Instructions for the task:
Your task is to copy the records that follow exactly, minus any images.

Supplied material:

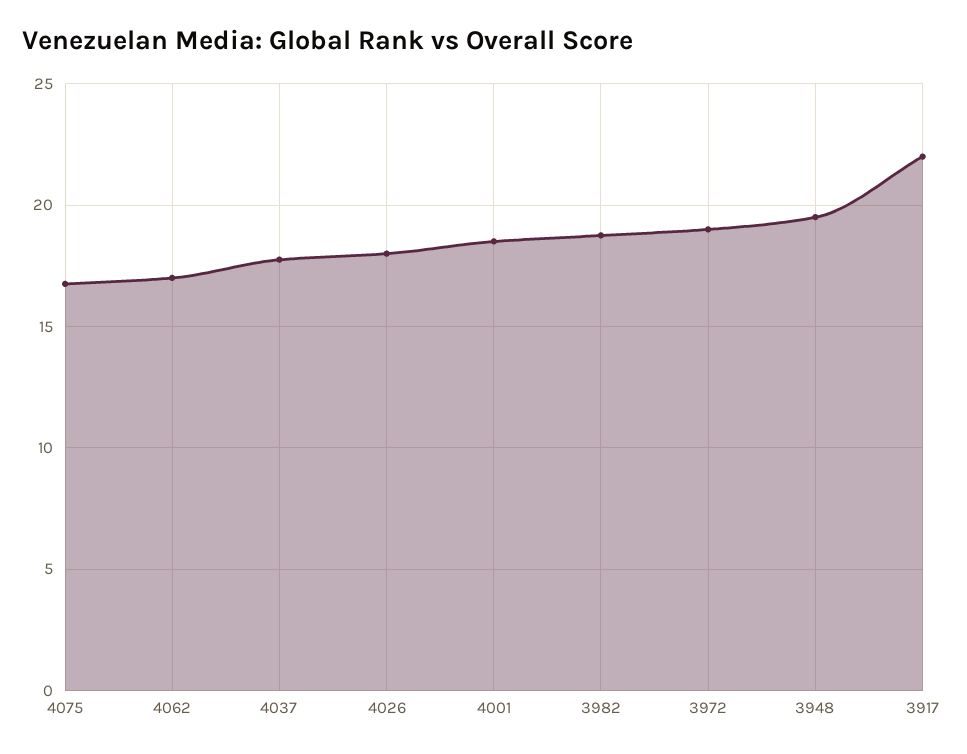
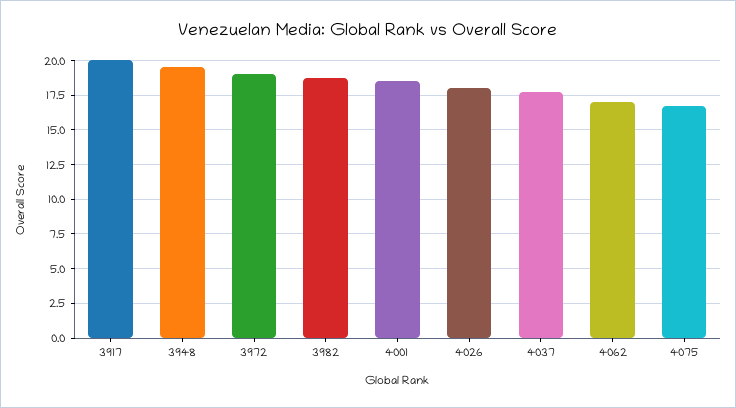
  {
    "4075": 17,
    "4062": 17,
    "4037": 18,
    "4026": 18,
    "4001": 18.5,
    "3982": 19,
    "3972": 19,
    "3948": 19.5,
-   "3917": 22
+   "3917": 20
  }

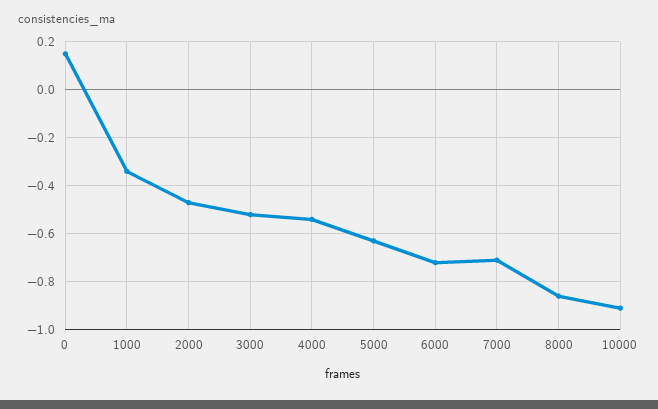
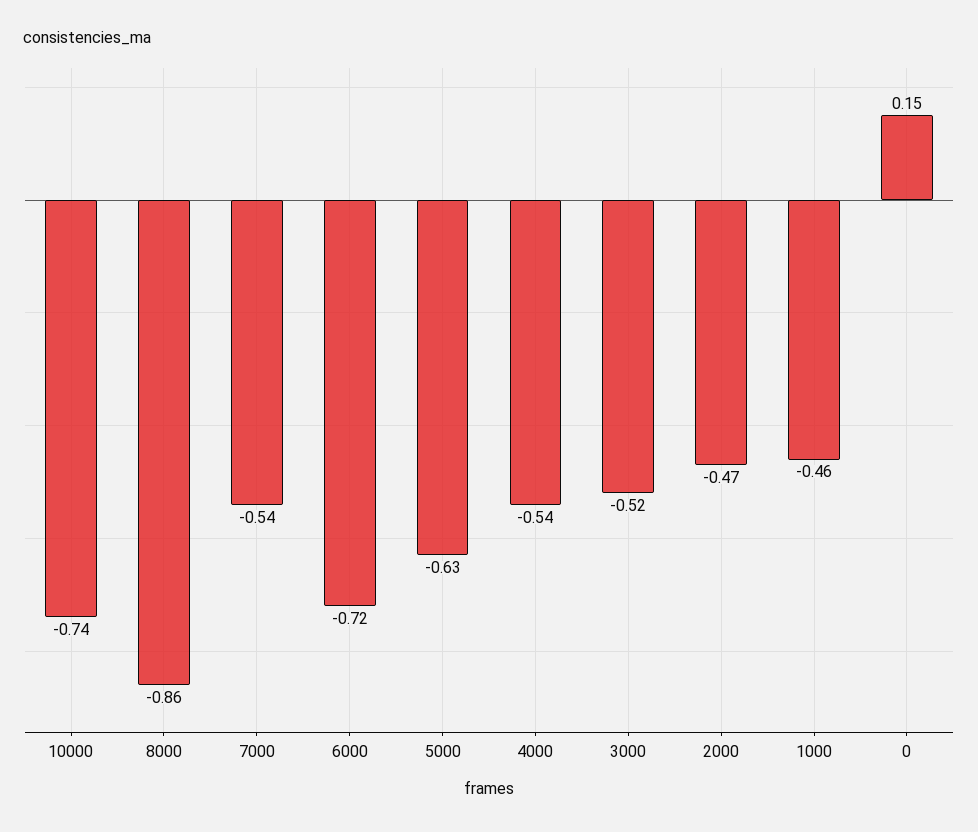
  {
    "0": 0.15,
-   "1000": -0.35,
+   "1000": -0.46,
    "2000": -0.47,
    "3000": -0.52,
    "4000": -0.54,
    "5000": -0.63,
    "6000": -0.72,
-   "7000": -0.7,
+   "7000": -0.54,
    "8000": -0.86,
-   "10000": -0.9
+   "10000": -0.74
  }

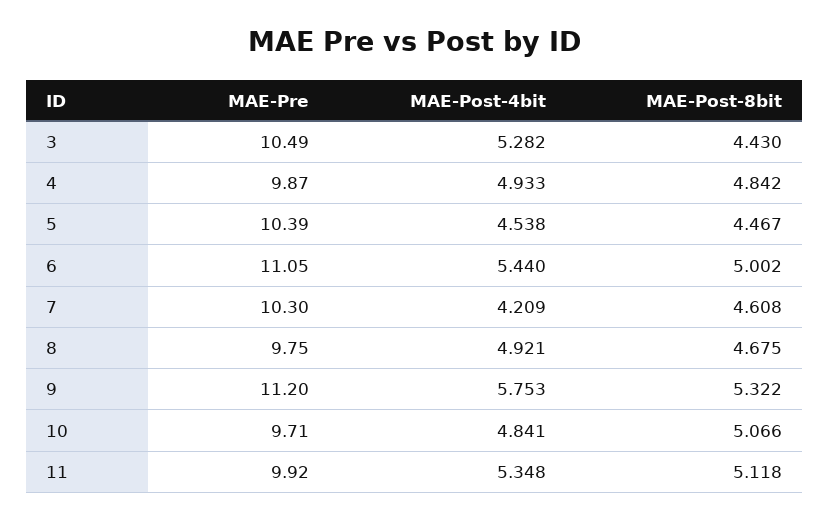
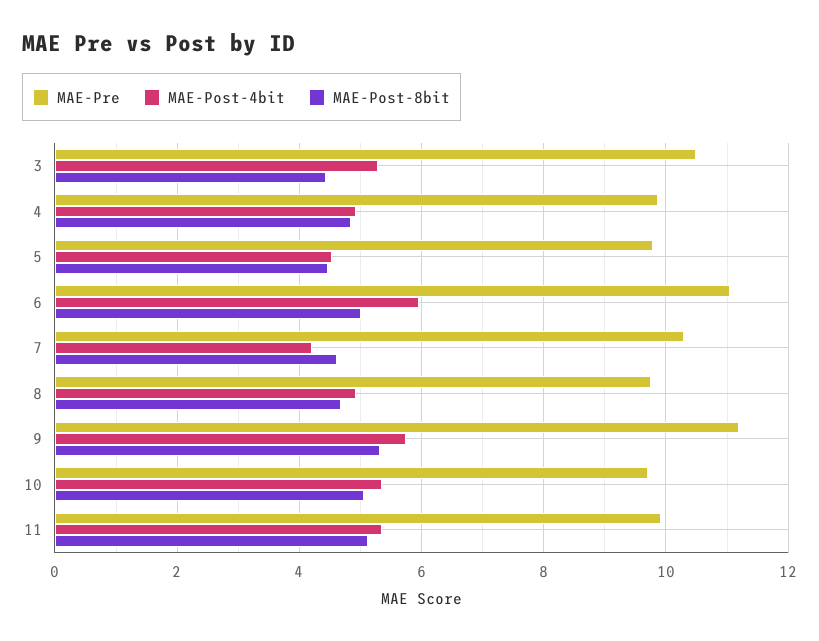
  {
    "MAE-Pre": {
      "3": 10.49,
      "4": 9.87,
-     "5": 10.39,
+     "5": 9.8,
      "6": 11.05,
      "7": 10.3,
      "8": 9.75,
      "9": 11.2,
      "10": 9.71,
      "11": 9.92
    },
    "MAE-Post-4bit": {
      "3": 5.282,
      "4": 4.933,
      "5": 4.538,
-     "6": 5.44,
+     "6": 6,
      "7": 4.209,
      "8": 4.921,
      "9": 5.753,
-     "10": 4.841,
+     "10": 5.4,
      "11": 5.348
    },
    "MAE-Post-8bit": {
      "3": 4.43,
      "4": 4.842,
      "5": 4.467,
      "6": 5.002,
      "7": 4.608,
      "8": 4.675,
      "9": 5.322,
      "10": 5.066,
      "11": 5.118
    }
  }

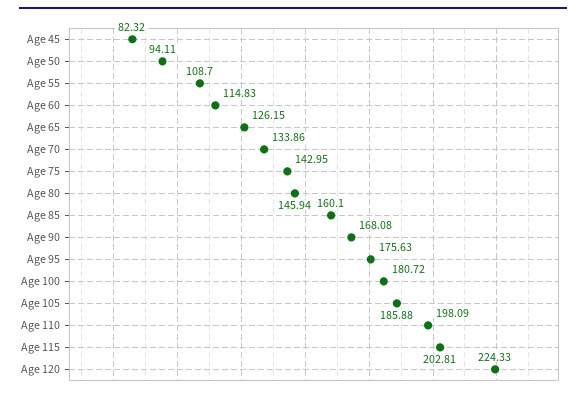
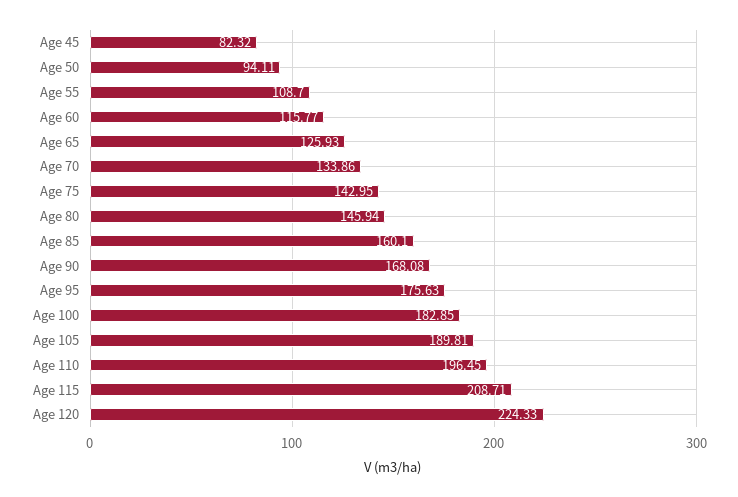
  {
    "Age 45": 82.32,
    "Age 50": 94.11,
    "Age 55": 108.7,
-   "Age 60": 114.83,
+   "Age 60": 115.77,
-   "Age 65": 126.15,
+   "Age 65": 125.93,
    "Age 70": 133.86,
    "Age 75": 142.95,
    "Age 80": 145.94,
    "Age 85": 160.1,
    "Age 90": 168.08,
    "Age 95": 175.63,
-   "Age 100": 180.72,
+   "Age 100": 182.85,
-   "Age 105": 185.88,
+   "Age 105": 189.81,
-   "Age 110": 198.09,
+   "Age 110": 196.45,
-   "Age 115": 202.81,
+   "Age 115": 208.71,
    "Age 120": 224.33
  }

Reply:
  {
    "4075": 17,
    "4062": 17,
    "4037": 18,
    "4026": 18,
    "4001": 18.5,
    "3982": 19,
    "3972": 19,
    "3948": 19.5,
-   "3917": 22
+   "3917": 20
  }

  {
    "0": 0.15,
-   "1000": -0.35,
+   "1000": -0.46,
    "2000": -0.47,
    "3000": -0.52,
    "4000": -0.54,
    "5000": -0.63,
    "6000": -0.72,
-   "7000": -0.7,
+   "7000": -0.54,
    "8000": -0.86,
-   "10000": -0.9
+   "10000": -0.74
  }

  {
    "MAE-Pre": {
      "3": 10.49,
      "4": 9.87,
-     "5": 10.39,
+     "5": 9.8,
      "6": 11.05,
      "7": 10.3,
      "8": 9.75,
      "9": 11.2,
      "10": 9.71,
      "11": 9.92
    },
    "MAE-Post-4bit": {
      "3": 5.282,
      "4": 4.933,
      "5": 4.538,
-     "6": 5.44,
+     "6": 6,
      "7": 4.209,
      "8": 4.921,
      "9": 5.753,
-     "10": 4.841,
+     "10": 5.4,
      "11": 5.348
    },
    "MAE-Post-8bit": {
      "3": 4.43,
      "4": 4.842,
      "5": 4.467,
      "6": 5.002,
      "7": 4.608,
      "8": 4.675,
      "9": 5.322,
      "10": 5.066,
      "11": 5.118
    }
  }

  {
    "Age 45": 82.32,
    "Age 50": 94.11,
    "Age 55": 108.7,
-   "Age 60": 114.83,
+   "Age 60": 115.77,
-   "Age 65": 126.15,
+   "Age 65": 125.93,
    "Age 70": 133.86,
    "Age 75": 142.95,
    "Age 80": 145.94,
    "Age 85": 160.1,
    "Age 90": 168.08,
    "Age 95": 175.63,
-   "Age 100": 180.72,
+   "Age 100": 182.85,
-   "Age 105": 185.88,
+   "Age 105": 189.81,
-   "Age 110": 198.09,
+   "Age 110": 196.45,
-   "Age 115": 202.81,
+   "Age 115": 208.71,
    "Age 120": 224.33
  }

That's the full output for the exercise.